TASK TO CARRY OUT: Please give again, word for word, each line that falls between the line with "middle tip: (92, 109)" and the end of the data, inclusive.

RECORD EXTRACTS:
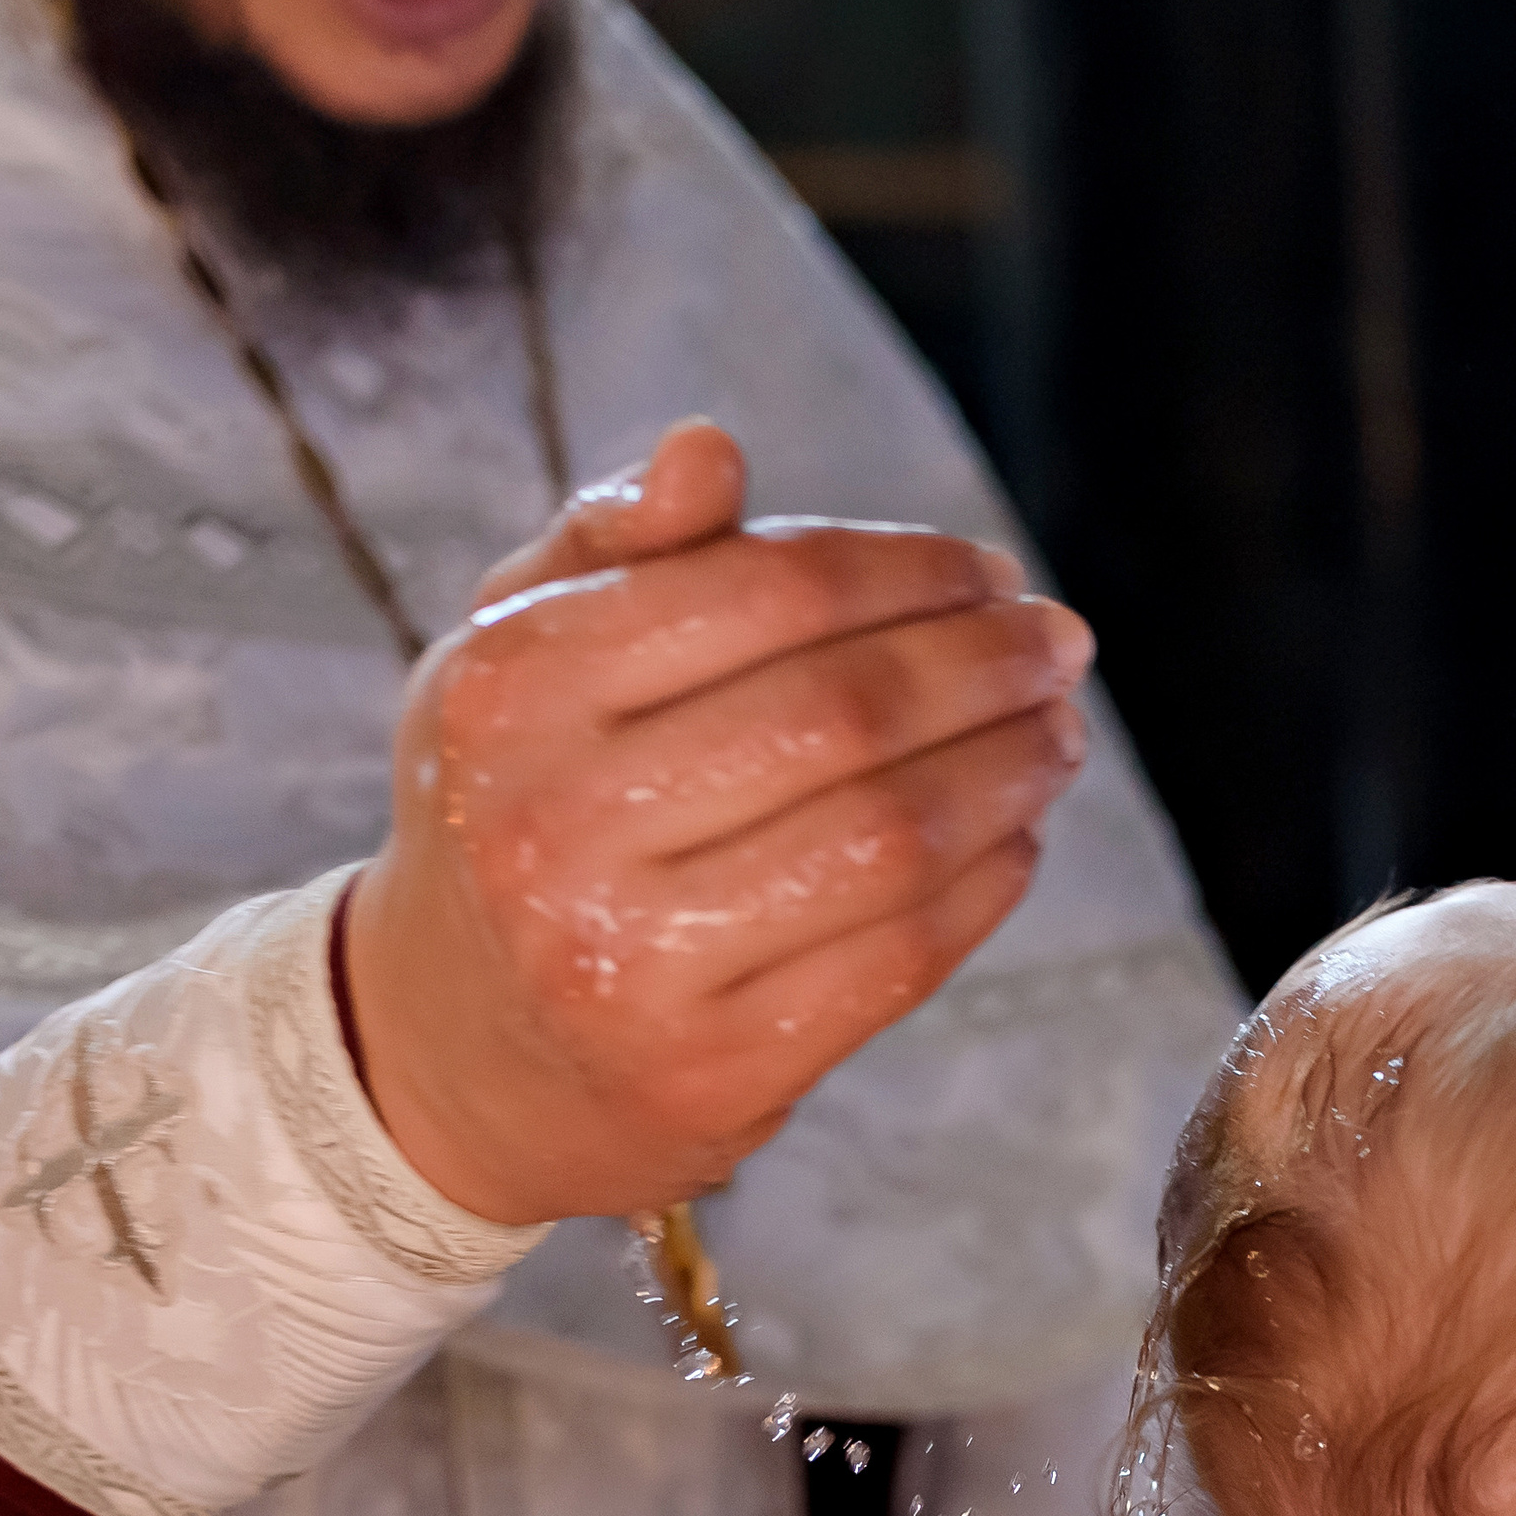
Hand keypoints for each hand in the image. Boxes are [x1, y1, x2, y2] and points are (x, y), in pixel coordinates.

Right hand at [345, 420, 1094, 1225]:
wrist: (456, 1058)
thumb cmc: (515, 818)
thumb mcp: (513, 665)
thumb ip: (610, 546)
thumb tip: (710, 446)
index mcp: (515, 692)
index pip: (768, 591)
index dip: (908, 571)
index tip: (989, 571)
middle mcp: (560, 826)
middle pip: (846, 714)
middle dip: (984, 667)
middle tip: (1059, 647)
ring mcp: (639, 961)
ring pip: (889, 837)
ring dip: (1007, 773)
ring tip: (1059, 734)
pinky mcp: (717, 1069)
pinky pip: (899, 956)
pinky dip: (985, 884)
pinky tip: (1018, 836)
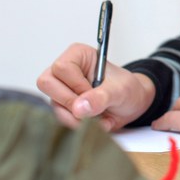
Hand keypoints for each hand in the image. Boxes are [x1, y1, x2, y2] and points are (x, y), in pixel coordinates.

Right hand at [36, 43, 154, 130]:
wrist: (132, 105)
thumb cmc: (127, 90)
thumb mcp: (120, 91)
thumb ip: (101, 97)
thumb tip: (79, 108)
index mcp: (78, 55)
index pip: (62, 68)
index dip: (76, 85)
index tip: (93, 93)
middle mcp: (65, 70)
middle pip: (47, 83)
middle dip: (71, 102)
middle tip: (92, 109)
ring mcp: (61, 89)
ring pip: (53, 104)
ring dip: (76, 117)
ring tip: (99, 117)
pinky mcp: (61, 105)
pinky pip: (58, 117)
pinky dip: (76, 124)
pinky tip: (94, 122)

RESPONSE TO THIS EXERCISE:
middle tip: (92, 109)
ring mcp: (61, 89)
ring pip: (53, 104)
ring dip: (76, 117)
ring tip: (99, 117)
pinky mcp: (61, 105)
pinky pip: (58, 117)
pinky dip: (76, 124)
pinky tip: (94, 122)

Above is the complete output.